**Assignment**
Reproduce, with no edits, the line that contains "Projeďte se na" and all the lines that follow it, ending with the last line of the records.

**Source material**
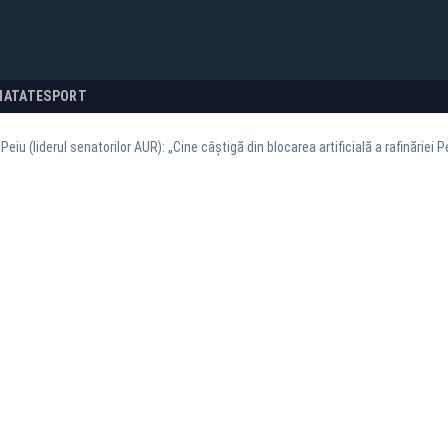
NATATE
SPORT
 Peiu (liderul senatorilor AUR): „Cine câștigă din blocarea artificială a rafinăriei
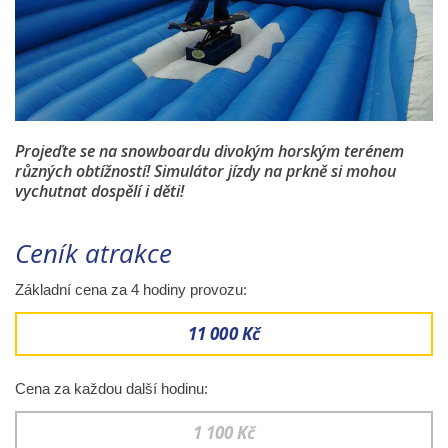
Projeďte se na snowboardu divokým horským terénem
různých obtížností! Simulátor jízdy na prkně si mohou
vychutnat dospělí i děti!
Ceník atrakce
Základní cena za 4 hodiny provozu:
11 000 Kč
Cena za každou další hodinu:
1 100 Kč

**Solution**
Projeďte se na snowboardu divokým horským terénem
různých obtížností! Simulátor jízdy na prkně si mohou
vychutnat dospělí i děti!
Ceník atrakce
Základní cena za 4 hodiny provozu:
11 000 Kč
Cena za každou další hodinu:
1 100 Kč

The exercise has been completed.